During the pandemic rapidly rising case counts have been cause for alarm, but confirmed cases often represent a fraction of the total number of people who have been infected by the novel coronavirus.

“Diagnostic testing is like the tip of the iceberg,” says Tingting Yan, an M.Sc. candidate in the System Leadership and Innovation program at IHPME. “Serosurveys show what is underneath the surface—COVID infections that weren’t severe enough for testing, people with COVID-19 who didn’t have access to testing and asymptomatic infections where people didn’t even know they had an immune response to COVID.”

Yan, who is also a medical student at U of T, and her colleague, Rahul Arora, who is a Rhodes Scholar and PhD candidate in biomedical engineering at the University of Oxford, co-founded SeroTracker, a website that depicts more accurately global COVID-19 infections via serology. This is a test that looks for COVID antibodies in a person’s blood, which indicates a prior infection or vaccination.

The dashboard monitors and synthesizes studies from governments and research organizations to track seroprevalence data—the percentage of people in a population who have SARS-CoV-2 antibodies. The platform visualizes antibody estimates on a map and allows users to compare differences in past exposure between countries, demographic groups and occupations.

The idea for SeroTracker was born out of Yan and Arora’s desire to contribute to Canada’s long-term pandemic response. The pair reached out to IHPME Professor David Naylor, who in turn connected them with Dr. Tim Evans, executive director of Canada’s COVID-19 Immunity Task Force. They were advised what was needed was a repository of global antibody testing information that was accessible and searchable to monitor the evolution of the pandemic.

Yan and Arora mobilized a team with diverse backgrounds including data science, engineering, medicine, epidemiology and management consulting. “SeroTracker is mostly driven by graduate and professional students, and keen and talented undergrad students. We are coast-to-coast very proudly Canadian-founded and Canadian-led,” says Yan, noting the contributions of Dr. Niklas Bobrovitz, whose expertise in epidemiology has advanced the team’s research.

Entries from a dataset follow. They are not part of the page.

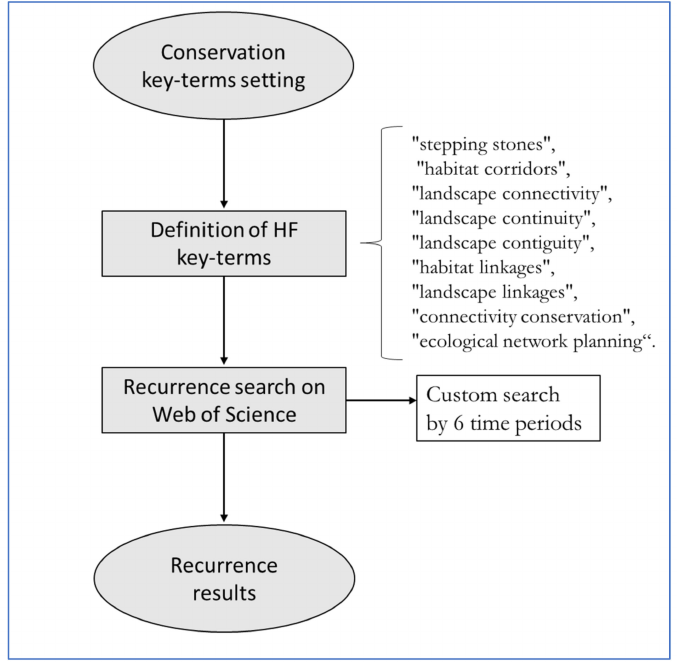
Figure 1. Conceptual framework reporting the methodological steps adopted in this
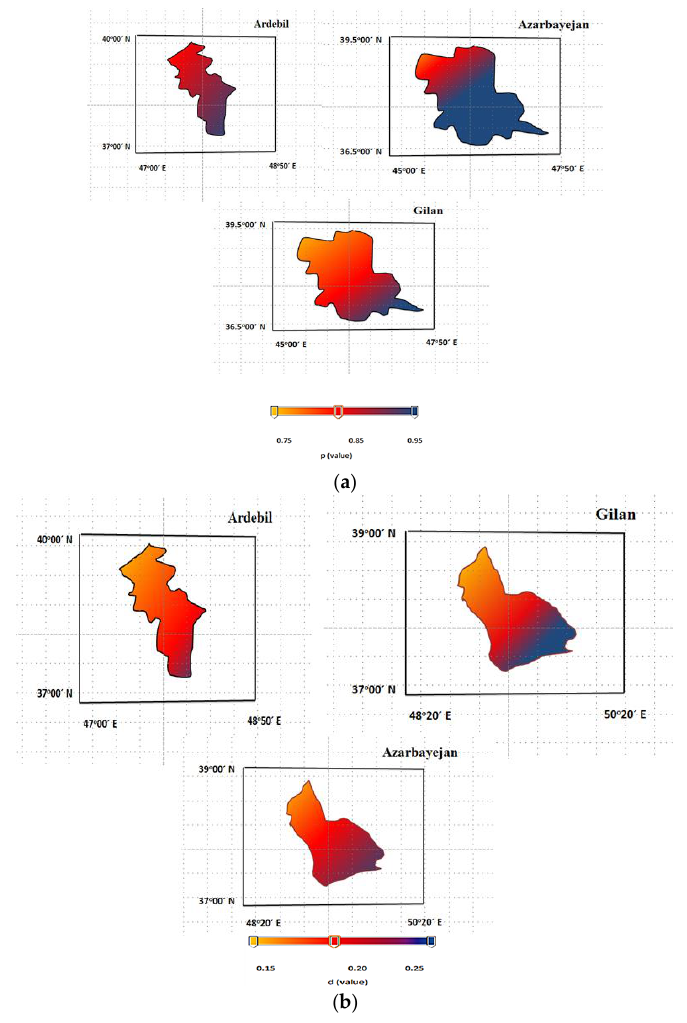
Figure 10. The zoning maps for the provinces based on uncertainty of data based on ( a ) p factor and ( b ) d value.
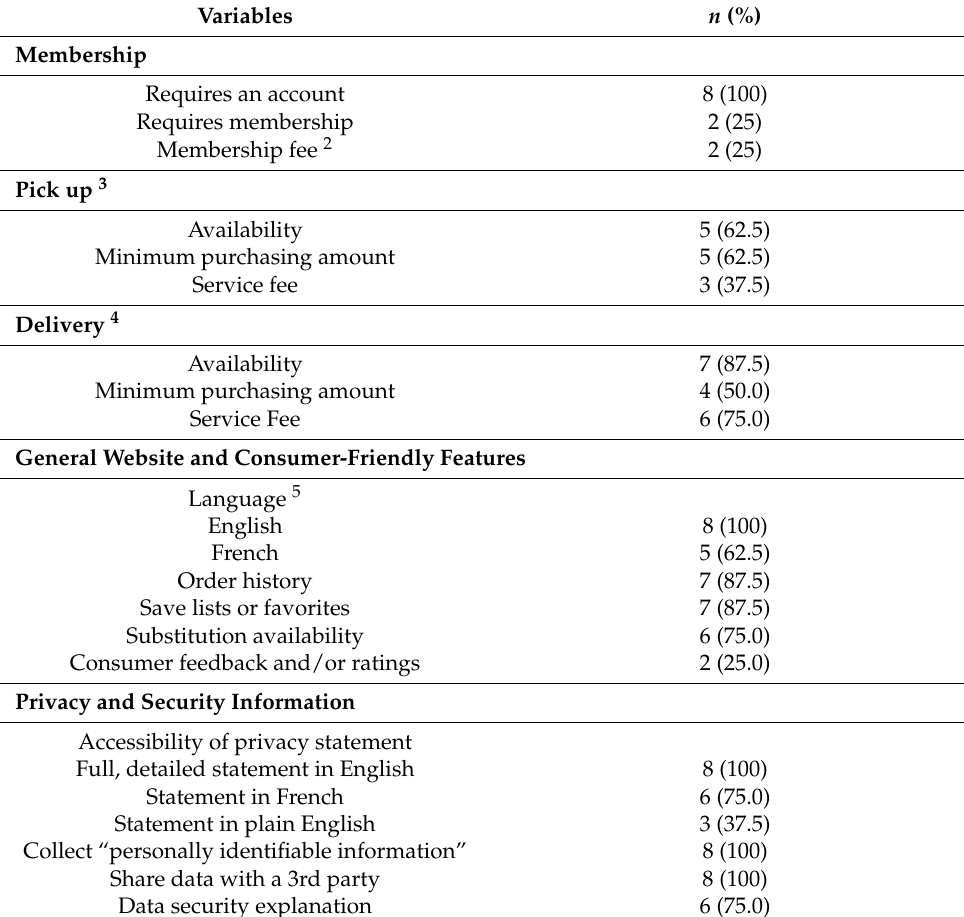
Table 1. Summary Characteristics of the eight Canadian grocery websites 1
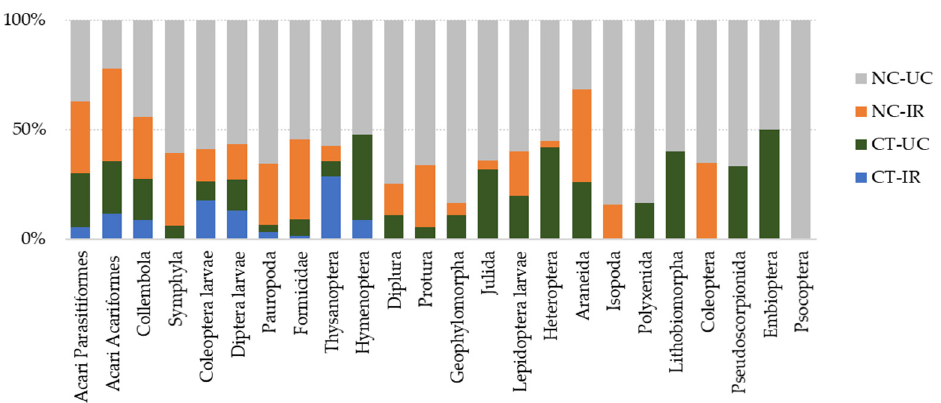
Figure 4. Relative frequency histogram showing the proportion of each soil arthropod group occupy-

To date, the tool has reviewed nearly 3,000 serosurveys from 116 countries and territories. The SeroTracker team has published the largest global systematic review of serosurveys to shed light on global patterns of infection and communities that are disproportionately affected by COVID-19.

Yan says it has been gratifying to provide a tool that has been useful to policy makers and public health officials in making evidence-informed decisions. “We make this data available to different people for their purposes and that makes it more of a collaborative project,” she says.

To wit, the Public Health Agency of Canada and the World Health Organization used the platform to develop global models of disease spread. The Bill and Melinda Gates Foundation looked at SeroTracker data to guide investment in serosurveys in low- and middle-income countries. Moreover, publications like The Economist referenced the website to estimate excess deaths from COVID, while The New York Times examined their seroprevalence data to look at the true toll of the pandemic in India.

Yan and her team are looking ahead beyond COVID-19 to develop evidence synthesis methods and determine how the platform could be used in other scenarios involving different diseases. They recently received a grant from the Canadian Medical Association Joule Innovation Fund to work on machine learning algorithms that can predict whether an abstract will be included in a search to make the process more efficient.

When asked how it feels to make a meaningful contribution during the pandemic Yan says, “It is really rewarding. I think a lot of medical students felt limited in how we could help. I think people kind of lacked that purpose in their day-to-day life, especially when everyone was working from home. [Working on SeroTracker] gave a really cool community and a real purpose to work towards.”

SeroTracker is funded by Canada’s COVID-19 Immunity Task Force through the Public Health Agency of Canada, the World Health Organization, Canadian Medical Association Joule Innovation Fund and Robert Koch Institute.